We are more than halfway through the period and the Carbon Dioxide students are tired of sitting and watching their classmates having all of the fun.  So Hydrogens sit and the heavier gas molecules step up.  But, there was a catch.  I needed to demonstrate to them how the heavier gas will exhibit slightly different properties because of the added mass.  Well, I can't make the students weigh 2200 pounds (CO₂ is 22 times heavier than H₂) so I load up every student with every backpack, book, purse, you name they had to carry it.  With Pressure still as our focus I changed the temperature and watched the heavy gases struggle to move around the "container."  Now the questioning here needed to change a little.  We needed to see the effect on pressure from the perspective of the gases versus the container.  The container noted that they saw no real difference in the collisions they were experiencing.  The gases, on the other hand, mentioned that they felt they were colliding a lot harder with both the container and other molecules with greater force as the temperature increased.  Combining the speed and the added mass definitely had an impact on the overall results.

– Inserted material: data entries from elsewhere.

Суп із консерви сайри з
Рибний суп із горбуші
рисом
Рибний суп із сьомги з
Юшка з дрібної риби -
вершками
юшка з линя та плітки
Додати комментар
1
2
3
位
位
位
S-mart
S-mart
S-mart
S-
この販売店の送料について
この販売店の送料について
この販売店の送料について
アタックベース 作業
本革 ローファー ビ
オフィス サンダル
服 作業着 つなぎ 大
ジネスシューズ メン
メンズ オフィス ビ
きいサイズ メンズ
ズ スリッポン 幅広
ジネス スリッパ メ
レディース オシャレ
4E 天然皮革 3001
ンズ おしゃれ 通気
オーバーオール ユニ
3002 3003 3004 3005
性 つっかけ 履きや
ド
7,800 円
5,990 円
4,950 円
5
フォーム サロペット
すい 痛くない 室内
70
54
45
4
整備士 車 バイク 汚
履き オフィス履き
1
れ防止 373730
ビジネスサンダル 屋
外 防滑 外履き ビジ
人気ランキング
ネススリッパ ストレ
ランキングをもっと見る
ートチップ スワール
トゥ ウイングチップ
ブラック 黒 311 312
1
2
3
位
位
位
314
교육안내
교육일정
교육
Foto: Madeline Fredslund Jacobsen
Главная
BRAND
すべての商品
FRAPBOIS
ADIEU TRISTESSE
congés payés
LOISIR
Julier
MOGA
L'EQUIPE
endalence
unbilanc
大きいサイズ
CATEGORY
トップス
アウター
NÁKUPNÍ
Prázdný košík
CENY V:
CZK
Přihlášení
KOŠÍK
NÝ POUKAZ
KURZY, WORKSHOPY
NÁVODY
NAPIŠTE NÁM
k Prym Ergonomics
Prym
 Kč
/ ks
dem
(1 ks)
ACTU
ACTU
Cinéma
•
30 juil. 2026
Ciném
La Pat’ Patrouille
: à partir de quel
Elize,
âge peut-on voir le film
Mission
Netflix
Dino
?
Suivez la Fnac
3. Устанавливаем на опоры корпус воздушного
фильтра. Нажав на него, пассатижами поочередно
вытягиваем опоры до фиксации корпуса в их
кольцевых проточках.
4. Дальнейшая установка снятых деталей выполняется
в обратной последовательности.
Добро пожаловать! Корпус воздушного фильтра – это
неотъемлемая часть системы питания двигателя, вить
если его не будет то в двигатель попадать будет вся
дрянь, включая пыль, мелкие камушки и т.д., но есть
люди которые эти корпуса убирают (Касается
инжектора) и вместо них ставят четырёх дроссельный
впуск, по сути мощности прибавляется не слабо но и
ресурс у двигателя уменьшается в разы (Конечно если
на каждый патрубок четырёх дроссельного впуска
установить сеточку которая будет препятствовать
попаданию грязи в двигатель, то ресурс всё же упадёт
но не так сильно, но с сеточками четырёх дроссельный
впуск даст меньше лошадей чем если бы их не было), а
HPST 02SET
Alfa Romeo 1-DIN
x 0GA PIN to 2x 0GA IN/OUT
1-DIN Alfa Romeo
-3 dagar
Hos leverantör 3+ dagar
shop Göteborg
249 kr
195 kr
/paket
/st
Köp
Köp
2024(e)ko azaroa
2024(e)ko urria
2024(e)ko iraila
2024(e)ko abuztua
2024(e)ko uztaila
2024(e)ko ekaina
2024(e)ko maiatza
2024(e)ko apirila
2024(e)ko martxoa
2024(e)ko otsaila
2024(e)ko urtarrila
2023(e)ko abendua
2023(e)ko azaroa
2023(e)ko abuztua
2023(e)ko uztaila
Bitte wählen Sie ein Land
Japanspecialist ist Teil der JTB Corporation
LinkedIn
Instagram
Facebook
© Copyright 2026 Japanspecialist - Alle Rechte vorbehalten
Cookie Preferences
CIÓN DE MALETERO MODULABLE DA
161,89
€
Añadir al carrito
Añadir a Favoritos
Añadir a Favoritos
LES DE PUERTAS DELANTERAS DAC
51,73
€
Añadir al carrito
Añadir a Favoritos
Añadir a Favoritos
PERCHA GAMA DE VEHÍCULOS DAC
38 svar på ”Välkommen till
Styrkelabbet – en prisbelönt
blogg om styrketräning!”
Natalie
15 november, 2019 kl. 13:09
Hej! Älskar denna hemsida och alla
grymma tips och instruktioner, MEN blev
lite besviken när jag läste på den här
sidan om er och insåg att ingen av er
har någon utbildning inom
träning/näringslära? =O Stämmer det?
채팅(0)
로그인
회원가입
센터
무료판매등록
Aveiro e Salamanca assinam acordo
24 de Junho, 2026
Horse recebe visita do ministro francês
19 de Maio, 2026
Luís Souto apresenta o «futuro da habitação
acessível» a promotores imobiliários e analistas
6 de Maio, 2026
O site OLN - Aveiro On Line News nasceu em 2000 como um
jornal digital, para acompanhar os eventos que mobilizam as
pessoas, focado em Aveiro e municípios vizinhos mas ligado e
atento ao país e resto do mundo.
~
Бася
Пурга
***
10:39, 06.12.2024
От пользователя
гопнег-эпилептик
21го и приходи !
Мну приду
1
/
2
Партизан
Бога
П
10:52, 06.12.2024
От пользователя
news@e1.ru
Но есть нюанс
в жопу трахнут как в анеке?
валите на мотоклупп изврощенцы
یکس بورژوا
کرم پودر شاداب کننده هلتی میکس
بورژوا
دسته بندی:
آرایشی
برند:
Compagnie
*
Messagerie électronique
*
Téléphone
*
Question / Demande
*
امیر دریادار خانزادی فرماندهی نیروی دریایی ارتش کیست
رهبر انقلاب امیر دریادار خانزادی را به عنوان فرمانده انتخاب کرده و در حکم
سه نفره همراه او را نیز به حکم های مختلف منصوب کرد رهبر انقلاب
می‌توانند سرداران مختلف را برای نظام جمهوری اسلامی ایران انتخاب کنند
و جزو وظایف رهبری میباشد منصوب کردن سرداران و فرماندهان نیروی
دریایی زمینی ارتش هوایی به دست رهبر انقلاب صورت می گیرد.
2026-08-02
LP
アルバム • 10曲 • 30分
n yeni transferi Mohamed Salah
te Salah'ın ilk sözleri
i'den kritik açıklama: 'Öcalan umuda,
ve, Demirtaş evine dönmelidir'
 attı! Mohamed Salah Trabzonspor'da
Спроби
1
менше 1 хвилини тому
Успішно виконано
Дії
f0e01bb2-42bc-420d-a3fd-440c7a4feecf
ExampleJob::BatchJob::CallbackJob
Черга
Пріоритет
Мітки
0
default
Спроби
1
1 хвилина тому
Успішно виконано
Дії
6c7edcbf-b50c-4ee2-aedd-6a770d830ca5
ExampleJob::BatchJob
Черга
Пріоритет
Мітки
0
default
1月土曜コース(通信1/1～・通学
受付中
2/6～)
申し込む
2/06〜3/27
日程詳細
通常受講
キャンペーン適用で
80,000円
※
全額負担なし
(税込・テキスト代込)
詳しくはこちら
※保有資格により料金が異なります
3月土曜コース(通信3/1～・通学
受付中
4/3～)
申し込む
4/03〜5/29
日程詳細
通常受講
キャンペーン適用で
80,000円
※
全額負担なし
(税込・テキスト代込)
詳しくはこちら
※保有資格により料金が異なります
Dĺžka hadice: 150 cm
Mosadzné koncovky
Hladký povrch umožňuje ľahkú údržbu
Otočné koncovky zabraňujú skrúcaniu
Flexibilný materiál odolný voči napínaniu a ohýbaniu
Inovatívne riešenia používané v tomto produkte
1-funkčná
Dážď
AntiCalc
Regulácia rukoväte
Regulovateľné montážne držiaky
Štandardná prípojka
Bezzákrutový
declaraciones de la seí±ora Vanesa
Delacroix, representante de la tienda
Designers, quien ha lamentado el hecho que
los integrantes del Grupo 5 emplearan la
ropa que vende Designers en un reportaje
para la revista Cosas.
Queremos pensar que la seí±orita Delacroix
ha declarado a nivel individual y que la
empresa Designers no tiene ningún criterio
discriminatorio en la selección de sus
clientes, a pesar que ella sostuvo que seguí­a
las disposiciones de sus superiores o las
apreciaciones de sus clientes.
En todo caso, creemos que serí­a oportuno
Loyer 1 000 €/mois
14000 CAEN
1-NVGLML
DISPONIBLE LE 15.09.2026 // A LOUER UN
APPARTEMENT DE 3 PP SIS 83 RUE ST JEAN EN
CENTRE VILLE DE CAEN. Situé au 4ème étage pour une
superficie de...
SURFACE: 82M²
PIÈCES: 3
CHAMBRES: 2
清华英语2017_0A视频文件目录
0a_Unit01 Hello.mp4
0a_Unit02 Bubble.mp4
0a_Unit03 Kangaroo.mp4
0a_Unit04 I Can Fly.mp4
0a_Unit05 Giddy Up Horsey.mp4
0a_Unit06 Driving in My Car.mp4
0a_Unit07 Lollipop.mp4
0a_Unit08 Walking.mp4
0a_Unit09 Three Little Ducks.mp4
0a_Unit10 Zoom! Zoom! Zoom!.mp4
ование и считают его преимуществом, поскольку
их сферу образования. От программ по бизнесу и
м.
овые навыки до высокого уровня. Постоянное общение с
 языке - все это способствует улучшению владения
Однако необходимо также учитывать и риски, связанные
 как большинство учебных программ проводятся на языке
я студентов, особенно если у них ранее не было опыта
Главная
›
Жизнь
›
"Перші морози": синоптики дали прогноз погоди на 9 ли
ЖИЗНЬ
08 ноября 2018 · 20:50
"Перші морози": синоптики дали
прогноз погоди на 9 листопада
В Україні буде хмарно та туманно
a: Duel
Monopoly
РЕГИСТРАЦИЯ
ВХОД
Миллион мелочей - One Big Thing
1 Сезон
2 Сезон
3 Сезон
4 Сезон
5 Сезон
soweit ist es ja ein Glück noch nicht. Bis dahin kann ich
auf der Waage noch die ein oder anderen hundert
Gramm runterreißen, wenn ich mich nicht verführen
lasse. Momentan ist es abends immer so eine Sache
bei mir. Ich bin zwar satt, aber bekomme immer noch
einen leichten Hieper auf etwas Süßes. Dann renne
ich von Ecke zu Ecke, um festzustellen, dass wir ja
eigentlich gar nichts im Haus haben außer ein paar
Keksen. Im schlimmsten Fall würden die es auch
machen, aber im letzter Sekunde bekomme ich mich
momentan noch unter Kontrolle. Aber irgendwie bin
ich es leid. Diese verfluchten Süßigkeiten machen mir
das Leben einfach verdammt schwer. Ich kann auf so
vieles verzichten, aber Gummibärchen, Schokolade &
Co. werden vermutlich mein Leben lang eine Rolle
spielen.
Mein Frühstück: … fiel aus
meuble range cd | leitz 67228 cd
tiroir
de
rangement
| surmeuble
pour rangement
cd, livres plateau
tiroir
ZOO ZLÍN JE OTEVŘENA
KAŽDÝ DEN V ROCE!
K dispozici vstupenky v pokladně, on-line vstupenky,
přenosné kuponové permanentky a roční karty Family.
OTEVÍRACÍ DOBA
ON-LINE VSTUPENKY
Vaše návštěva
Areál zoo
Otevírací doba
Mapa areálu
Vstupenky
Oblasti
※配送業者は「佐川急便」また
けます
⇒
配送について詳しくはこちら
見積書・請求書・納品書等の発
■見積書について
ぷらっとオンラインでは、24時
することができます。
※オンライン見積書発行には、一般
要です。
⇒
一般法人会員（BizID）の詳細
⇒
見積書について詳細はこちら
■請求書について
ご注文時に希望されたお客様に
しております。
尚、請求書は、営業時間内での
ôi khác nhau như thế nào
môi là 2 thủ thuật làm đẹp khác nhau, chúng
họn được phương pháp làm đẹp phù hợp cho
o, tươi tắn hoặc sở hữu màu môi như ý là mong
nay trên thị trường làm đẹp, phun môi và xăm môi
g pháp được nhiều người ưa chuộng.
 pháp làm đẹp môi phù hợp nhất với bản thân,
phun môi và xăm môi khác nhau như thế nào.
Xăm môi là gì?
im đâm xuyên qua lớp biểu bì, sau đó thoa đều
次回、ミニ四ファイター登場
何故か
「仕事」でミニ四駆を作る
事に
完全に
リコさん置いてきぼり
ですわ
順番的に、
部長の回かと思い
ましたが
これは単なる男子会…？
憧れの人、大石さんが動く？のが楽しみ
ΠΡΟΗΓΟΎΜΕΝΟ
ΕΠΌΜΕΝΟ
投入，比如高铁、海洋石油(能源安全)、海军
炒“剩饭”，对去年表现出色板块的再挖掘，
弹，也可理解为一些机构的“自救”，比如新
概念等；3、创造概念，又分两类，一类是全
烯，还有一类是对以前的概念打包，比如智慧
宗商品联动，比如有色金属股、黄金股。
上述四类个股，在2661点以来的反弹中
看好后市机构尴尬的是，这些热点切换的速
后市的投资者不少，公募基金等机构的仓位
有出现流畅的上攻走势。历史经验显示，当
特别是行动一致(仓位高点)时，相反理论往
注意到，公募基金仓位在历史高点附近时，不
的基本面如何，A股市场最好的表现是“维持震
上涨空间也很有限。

This ran us pretty much to the final bell so I didn't have a chance to talk about how the students felt about the activity.  I tweeted with some students later and they commented that they really enjoyed class today.  I have to say that I had a blast.  It was so much fun watching the students physically demonstrate the concepts for the unit they were studying.  Those students who like the more formal notes still have all of the podcasts posted on my YouTube channel so no information is lost.  

Overall, I definitely want to do this again.  Could I do this every day like this? No way.  But, it definitely makes me question more of my semi-traditional methods for instruction.  Labs will need to be restructured so they start the unit and more information can be drawn from them instead of the labs reinforcing what I have already taught.

Sorry that this was so long, but I wanted to describe as much as I could so you could get a better feel for the lesson.  I would love to hear your thoughts on the lesson and your experience in PBL.